- 18 de maio de 2026
Petróleo sobe mais de 2% e mercado global reage à escalada da crise entre EUA e Irã
O mercado internacional de petróleo iniciou a semana em alta após novas declarações do presidente dos Estados Unidos, Donald Trump, sobre o conflito envolvendo o Irã. O avanço das tensões no Oriente Médio elevou preocupações sobre o fornecimento global de energia e pressionou os preços da commodity nos mercados internacionais.
O barril do petróleo Brent, referência global, subiu 1,9% e chegou a US$ 111,31 nesta segunda-feira (18). Já o WTI, utilizado como referência no mercado norte-americano, avançou 2,3%, sendo negociado acima de US$ 107 por barril.
Os contratos futuros também registraram valorização durante a manhã. O Brent operava em torno de US$ 110,25, enquanto o WTI era negociado próximo de US$ 102,29.
Declarações de Trump aumentam pressão no mercado
A movimentação do petróleo ocorreu após Donald Trump afirmar que o “tempo está acabando” para o governo iraniano em meio ao impasse nas negociações envolvendo o conflito no Oriente Médio. O presidente norte-americano também voltou a comentar a situação do Estreito de Ormuz, considerado uma das principais rotas marítimas para o transporte mundial de petróleo.
O mercado acompanha os impactos do fechamento parcial do estreito e das restrições impostas aos portos iranianos. Analistas avaliam que a continuidade do conflito pode manter a pressão sobre os preços da energia nas próximas semanas.
Estreito de Ormuz segue no centro da crise
O Estreito de Ormuz concentra parte significativa do fluxo global de petróleo e gás natural. Desde o início da escalada militar entre Irã, Estados Unidos e Israel, a região passou a registrar redução no tráfego marítimo e aumento no risco para embarcações comerciais.
Nos últimos dias, novos episódios envolvendo drones, apreensão de embarcações e ameaças militares aumentaram a cautela dos investidores e operadores do setor energético.

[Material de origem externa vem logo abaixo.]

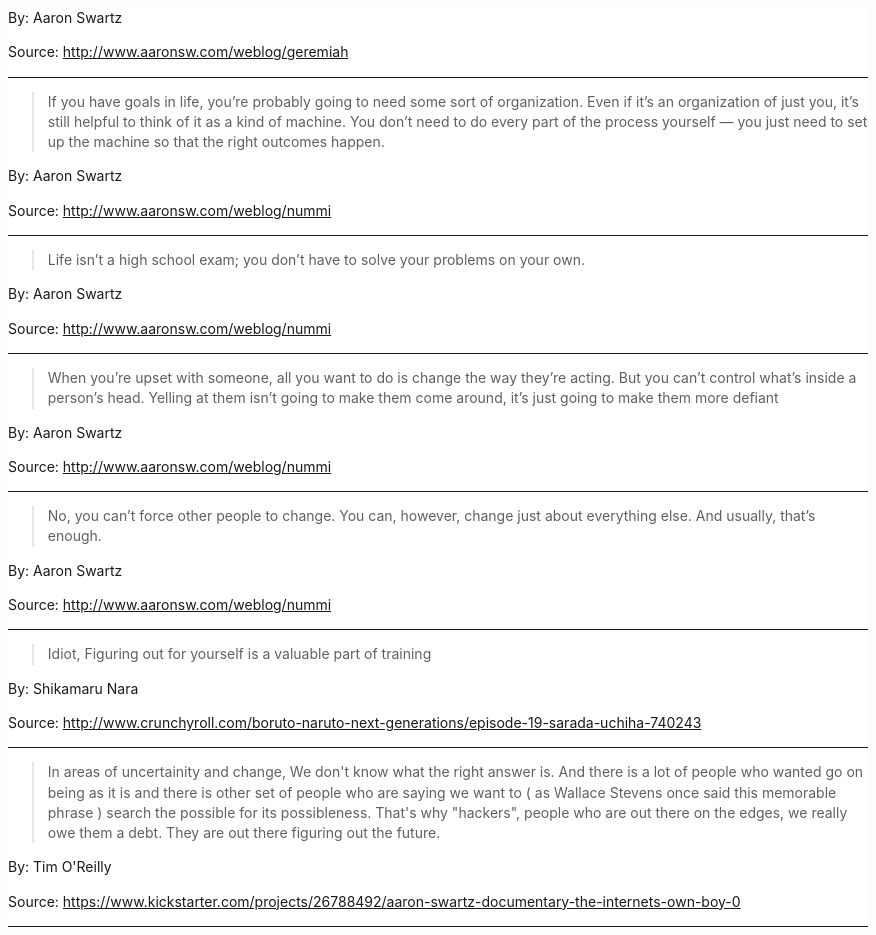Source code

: By: Aaron Swartz

Source: http://www.aaronsw.com/weblog/geremiah

---

> If you have goals in life, you’re probably going to need some sort of organization. Even if it’s an organization of just you, it’s still helpful to think of it as a kind of machine. You don’t need to do every part of the process yourself — you just need to set up the machine so that the right outcomes happen.


By: Aaron Swartz

Source: http://www.aaronsw.com/weblog/nummi

---

>  Life isn’t a high school exam; you don’t have to solve your problems on your own.

By: Aaron Swartz

Source: http://www.aaronsw.com/weblog/nummi

---

> When you’re upset with someone, all you want to do is change the way they’re acting. But you can’t control what’s inside a person’s head. Yelling at them isn’t going to make them come around, it’s just going to make them more defiant

By: Aaron Swartz

Source: http://www.aaronsw.com/weblog/nummi

---

> No, you can’t force other people to change. You can, however, change just about everything else. And usually, that’s enough.

By: Aaron Swartz

Source: http://www.aaronsw.com/weblog/nummi

---

> Idiot, Figuring out for yourself is a valuable part of training

By: Shikamaru Nara

Source: http://www.crunchyroll.com/boruto-naruto-next-generations/episode-19-sarada-uchiha-740243

---

> In areas of uncertainity and change, We don't know what the right answer is. And there is a lot of people who wanted go on being as it is and there is other set of people who are saying we want to ( as Wallace Stevens once said this memorable phrase ) search the possible for its possibleness. That's why "hackers", people who are out there on the edges, we really owe them a debt. They are out there figuring out the future.

By: Tim O'Reilly

Source: https://www.kickstarter.com/projects/26788492/aaron-swartz-documentary-the-internets-own-boy-0

---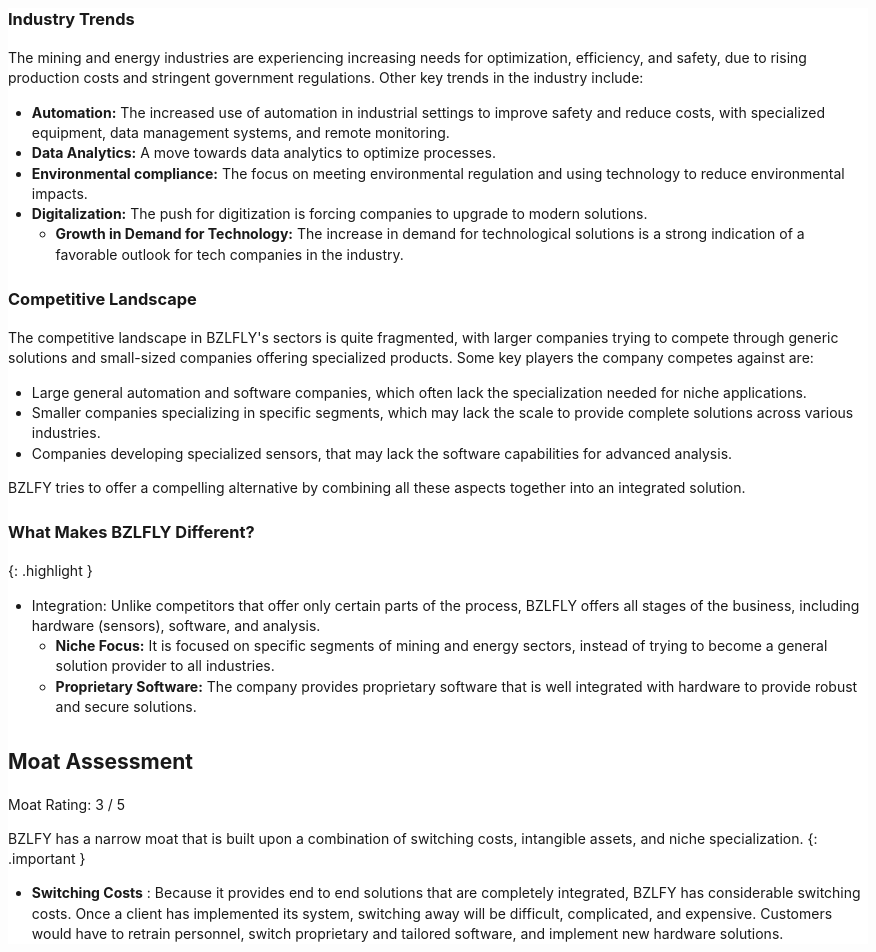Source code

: ### Industry Trends

The mining and energy industries are experiencing increasing needs for optimization, efficiency, and safety, due to rising production costs and stringent government regulations. Other key trends in the industry include:

*   **Automation:** The increased use of automation in industrial settings to improve safety and reduce costs, with specialized equipment, data management systems, and remote monitoring.
*   **Data Analytics:** A move towards data analytics to optimize processes.
*  **Environmental compliance:** The focus on meeting environmental regulation and using technology to reduce environmental impacts.
*   **Digitalization:** The push for digitization is forcing companies to upgrade to modern solutions.
    *   **Growth in Demand for Technology:** The increase in demand for technological solutions is a strong indication of a favorable outlook for tech companies in the industry.

### Competitive Landscape

The competitive landscape in BZLFLY's sectors is quite fragmented, with larger companies trying to compete through generic solutions and small-sized companies offering specialized products. Some key players the company competes against are:

   *   Large general automation and software companies, which often lack the specialization needed for niche applications.
   *   Smaller companies specializing in specific segments, which may lack the scale to provide complete solutions across various industries.
   *   Companies developing specialized sensors, that may lack the software capabilities for advanced analysis.

BZLFY tries to offer a compelling alternative by combining all these aspects together into an integrated solution.

### What Makes BZLFLY Different?
{: .highlight }
*  Integration: Unlike competitors that offer only certain parts of the process, BZLFLY offers all stages of the business, including hardware (sensors), software, and analysis.
   *   **Niche Focus:** It is focused on specific segments of mining and energy sectors, instead of trying to become a general solution provider to all industries.
   *   **Proprietary Software:** The company provides proprietary software that is well integrated with hardware to provide robust and secure solutions.

## Moat Assessment
Moat Rating: 3 / 5

BZLFY has a narrow moat that is built upon a combination of switching costs, intangible assets, and niche specialization.
{: .important }
*   **Switching Costs** : Because it provides end to end solutions that are completely integrated, BZLFY has considerable switching costs. Once a client has implemented its system, switching away will be difficult, complicated, and expensive. Customers would have to retrain personnel, switch proprietary and tailored software, and implement new hardware solutions.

Bolsas internacionais registram queda
A alta do petróleo também impactou os mercados financeiros globais. Bolsas asiáticas fecharam em queda nesta segunda-feira diante do receio de aumento da inflação e desaceleração econômica mundial.
O índice Nikkei, do Japão, recuou 0,9%, enquanto Hong Kong perdeu 1,6%. Na Austrália, o principal índice caiu 1,4%. Os futuros das bolsas norte-americanas também operaram no vermelho após perdas registradas em Nova York na semana passada.
Além das bolsas, os títulos públicos dos Estados Unidos e do Japão tiveram alta nos rendimentos, refletindo o aumento das expectativas inflacionárias provocadas pela valorização da energia.
Mercado acompanha negociações internacionais
Investidores aguardam possíveis avanços diplomáticos envolvendo Estados Unidos, Irã e China. Apesar de declarações recentes sobre tentativas de reabertura do Estreito de Ormuz, ainda não há definição concreta sobre uma solução para o conflito.
Especialistas do mercado de commodities avaliam que a instabilidade geopolítica continuará influenciando o preço do petróleo e o comportamento das bolsas globais enquanto persistirem incertezas sobre o fluxo de energia no Oriente Médio.